Догнал какого-то одинокого мужичка.
- Здорово, дядя!
- Здорово, племянничек. Откудова будешь?
- С самого Питербурху, - отвечал я на прекраснейшем русском языке. Ну, как у вас тут народ... Ничего живет?
- Да будем говорить так, что ничего. Кормимся. Урожай, будем сказать, ничего. Первеющий урожай.
- Цены как на хлеб?
- Да цены средственные. Французские булки, как и допрежь, по пятаку, а сайки по три.
- Я не о том, дядя. Я спрашиваю, как урожай-то продали?
- Урожай-то? Да полтора рубля пуд.
- Это вы насчет ржи говорите?
- Со ржой дешевле. Да только ржи ведь на ней не бывает. Слава богу, оцинкованная.
- Что оцинкованная?
- Да проволока-то. На ней ржи не бывает.
- Фу, ты господи! А хлеб-то вы сеете?
- Никак нет. Не балуемся.
Я, вгляделся вдаль. Несколько мужиков с косами за плечами брели по направлению к нам.
- Что это они?
- Косить идут.
Все представления о сельском хозяйстве зашатались в моем мозгу и перевернулись вверх ногами.
- Косить?! В январе-то?
- А им што ж.

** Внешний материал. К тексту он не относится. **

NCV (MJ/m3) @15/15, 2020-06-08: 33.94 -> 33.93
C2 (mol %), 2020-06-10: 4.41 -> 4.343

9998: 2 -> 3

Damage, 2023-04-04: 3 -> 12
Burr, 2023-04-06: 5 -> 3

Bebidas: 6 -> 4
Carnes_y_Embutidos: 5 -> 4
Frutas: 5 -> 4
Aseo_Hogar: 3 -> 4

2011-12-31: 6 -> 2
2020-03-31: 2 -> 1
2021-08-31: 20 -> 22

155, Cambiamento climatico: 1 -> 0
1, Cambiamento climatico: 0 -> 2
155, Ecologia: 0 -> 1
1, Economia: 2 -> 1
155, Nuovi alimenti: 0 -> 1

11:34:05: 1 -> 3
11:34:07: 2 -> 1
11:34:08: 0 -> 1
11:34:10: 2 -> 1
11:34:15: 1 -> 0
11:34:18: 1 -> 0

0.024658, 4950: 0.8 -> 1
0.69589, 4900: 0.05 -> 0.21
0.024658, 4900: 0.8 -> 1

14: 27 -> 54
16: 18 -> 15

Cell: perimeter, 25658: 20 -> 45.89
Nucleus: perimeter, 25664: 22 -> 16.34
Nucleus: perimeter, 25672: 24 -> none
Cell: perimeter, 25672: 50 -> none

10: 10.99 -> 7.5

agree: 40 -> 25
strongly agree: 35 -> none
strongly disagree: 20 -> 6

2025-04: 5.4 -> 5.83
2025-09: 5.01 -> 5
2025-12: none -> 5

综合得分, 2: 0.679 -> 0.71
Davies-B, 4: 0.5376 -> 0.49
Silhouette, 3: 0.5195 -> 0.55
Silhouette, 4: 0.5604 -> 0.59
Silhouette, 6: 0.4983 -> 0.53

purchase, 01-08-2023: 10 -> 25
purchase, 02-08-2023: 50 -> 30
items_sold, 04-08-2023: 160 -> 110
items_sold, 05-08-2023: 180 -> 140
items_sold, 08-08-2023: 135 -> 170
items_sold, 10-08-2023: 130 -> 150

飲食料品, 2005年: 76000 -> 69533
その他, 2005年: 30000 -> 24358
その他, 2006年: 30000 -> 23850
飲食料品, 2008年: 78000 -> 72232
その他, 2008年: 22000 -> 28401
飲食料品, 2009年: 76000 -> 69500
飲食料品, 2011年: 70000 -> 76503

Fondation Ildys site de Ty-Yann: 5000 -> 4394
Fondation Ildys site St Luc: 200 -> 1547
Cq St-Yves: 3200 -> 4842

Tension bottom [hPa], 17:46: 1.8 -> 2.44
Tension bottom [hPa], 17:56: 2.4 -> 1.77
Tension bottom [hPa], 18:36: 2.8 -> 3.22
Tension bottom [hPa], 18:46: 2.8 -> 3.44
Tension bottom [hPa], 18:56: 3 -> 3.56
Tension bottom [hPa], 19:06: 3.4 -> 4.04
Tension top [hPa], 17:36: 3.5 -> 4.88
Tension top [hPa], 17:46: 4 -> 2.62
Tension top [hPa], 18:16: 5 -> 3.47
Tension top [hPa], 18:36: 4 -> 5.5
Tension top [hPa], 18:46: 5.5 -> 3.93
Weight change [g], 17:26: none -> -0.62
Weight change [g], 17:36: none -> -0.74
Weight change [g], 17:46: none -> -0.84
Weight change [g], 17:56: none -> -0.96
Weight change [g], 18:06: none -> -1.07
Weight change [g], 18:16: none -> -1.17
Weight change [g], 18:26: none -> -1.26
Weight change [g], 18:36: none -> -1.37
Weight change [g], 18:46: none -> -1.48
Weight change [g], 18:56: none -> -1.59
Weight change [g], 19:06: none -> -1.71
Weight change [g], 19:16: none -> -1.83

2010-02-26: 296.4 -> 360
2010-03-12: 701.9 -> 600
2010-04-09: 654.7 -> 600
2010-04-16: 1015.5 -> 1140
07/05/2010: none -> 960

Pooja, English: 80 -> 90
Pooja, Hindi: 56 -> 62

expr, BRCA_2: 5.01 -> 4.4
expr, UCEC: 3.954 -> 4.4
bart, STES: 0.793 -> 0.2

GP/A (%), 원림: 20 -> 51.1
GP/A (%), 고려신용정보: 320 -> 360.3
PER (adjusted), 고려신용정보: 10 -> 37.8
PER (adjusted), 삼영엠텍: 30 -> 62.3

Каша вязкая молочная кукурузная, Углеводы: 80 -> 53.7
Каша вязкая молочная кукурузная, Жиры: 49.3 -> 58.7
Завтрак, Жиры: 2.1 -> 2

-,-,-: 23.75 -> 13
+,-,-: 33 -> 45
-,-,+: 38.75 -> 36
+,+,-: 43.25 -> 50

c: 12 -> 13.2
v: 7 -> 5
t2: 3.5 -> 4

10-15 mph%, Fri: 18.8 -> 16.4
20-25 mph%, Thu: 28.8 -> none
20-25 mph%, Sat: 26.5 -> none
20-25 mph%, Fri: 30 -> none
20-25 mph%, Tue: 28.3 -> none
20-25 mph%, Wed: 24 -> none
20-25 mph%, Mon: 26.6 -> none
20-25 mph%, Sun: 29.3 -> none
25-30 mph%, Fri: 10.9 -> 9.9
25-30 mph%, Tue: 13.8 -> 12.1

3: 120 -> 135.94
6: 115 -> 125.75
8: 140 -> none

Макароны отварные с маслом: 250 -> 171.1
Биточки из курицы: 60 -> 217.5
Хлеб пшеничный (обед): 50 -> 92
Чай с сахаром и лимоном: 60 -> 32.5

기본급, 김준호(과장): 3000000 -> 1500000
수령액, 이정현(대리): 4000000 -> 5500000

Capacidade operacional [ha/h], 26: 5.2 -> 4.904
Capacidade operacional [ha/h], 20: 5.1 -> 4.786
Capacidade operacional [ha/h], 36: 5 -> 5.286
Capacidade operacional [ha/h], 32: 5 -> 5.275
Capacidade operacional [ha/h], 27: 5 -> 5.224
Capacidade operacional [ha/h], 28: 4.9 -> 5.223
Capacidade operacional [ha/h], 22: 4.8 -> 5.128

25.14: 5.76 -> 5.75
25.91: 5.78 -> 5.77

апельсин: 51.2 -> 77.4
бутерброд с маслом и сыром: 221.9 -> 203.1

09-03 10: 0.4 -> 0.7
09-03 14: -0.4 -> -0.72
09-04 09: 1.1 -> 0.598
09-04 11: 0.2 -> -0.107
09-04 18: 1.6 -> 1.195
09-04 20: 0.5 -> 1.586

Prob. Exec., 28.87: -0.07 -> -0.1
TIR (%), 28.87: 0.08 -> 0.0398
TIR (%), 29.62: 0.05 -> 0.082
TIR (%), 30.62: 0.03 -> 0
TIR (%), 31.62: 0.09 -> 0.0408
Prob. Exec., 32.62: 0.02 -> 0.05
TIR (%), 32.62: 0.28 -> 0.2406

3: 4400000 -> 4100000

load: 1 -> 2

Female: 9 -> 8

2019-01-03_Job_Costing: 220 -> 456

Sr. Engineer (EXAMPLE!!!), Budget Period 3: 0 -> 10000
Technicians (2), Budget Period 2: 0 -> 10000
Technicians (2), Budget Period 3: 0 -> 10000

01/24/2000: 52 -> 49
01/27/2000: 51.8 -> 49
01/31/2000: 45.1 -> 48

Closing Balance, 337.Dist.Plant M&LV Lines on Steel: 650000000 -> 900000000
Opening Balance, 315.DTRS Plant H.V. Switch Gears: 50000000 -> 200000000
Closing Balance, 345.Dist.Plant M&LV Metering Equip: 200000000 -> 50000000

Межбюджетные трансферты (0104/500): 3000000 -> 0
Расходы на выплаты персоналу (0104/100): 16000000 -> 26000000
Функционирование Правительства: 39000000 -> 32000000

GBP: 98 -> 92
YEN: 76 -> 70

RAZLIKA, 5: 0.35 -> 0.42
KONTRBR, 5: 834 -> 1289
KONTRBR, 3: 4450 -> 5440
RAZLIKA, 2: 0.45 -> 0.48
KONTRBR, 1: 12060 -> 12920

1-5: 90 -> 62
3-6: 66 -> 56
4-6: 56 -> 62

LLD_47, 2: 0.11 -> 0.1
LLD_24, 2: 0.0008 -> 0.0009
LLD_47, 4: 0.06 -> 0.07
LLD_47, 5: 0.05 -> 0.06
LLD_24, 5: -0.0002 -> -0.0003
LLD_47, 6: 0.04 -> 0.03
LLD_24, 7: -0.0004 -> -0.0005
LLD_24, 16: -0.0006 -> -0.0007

Как навесили, так значит и готово.
Поселяне, между тем, с песнями приблизились к нам... Пели, очевидно, старинную местную песню:
Эх, ты проволока
Д-металлицкая,
Эх, кормилица
Ты мужицкая!..
Срежу я тебя
Со столба долой,
В городу продам
Парень удалой!..
Увидев меня, все сняли шапки.
- Бог в помощь! - приветливо пожелал я.
- Спасибо на добром слове.
- Работать идете?
- Это уж так, барин. Нешто православному человеку возможно без работы. Не лодыри какие, слава тебе господи.
- Косить идете?
- А как же. На Еремином участке еще вчерась проволока взошла.
- Как же вы это делаете?
- Эх, барин, нешто сельских работ не знаешь? Спервоначалу, значит, ямы копают, потом столбы ставят. Мы, конечно, ждем, присматриваемся. А когда, значит, проволока взойдет на столбах, созреет - тут мы ее и косим. Девки в бунты скручивают, парни на подводы грузят, мы в город везем. Дело простое. Сельскохозяйственное.
- Вы бы лучше хлеб сеяли, чем такими "делами" заниматься, - несмело посоветовал я.
- Эва! Нешто можно сравнить. Тут тебе благодать: ни потравы, ни засухи; семян - ни боже мой.
- Замолол, - перебил строгий истовый старик. - Тоже ведь, господин, ежели сравнить с хлебным промыслом, то и наше дело тоже не мед. Перво-наперво у них целую зиму на печи лежи, пироги с морковью жуй. А мы круглый год работай, как окаянные. Да и то нынче такие дела пошли, что цены на проволоку падать стали. Потому весь крещеный народ этим займаться стал.
- А то и еще худшее, - подхватил корявый мужичонко. - Этак иногда по три, по пяти ден проволоку не навешивают. Нешто возможно?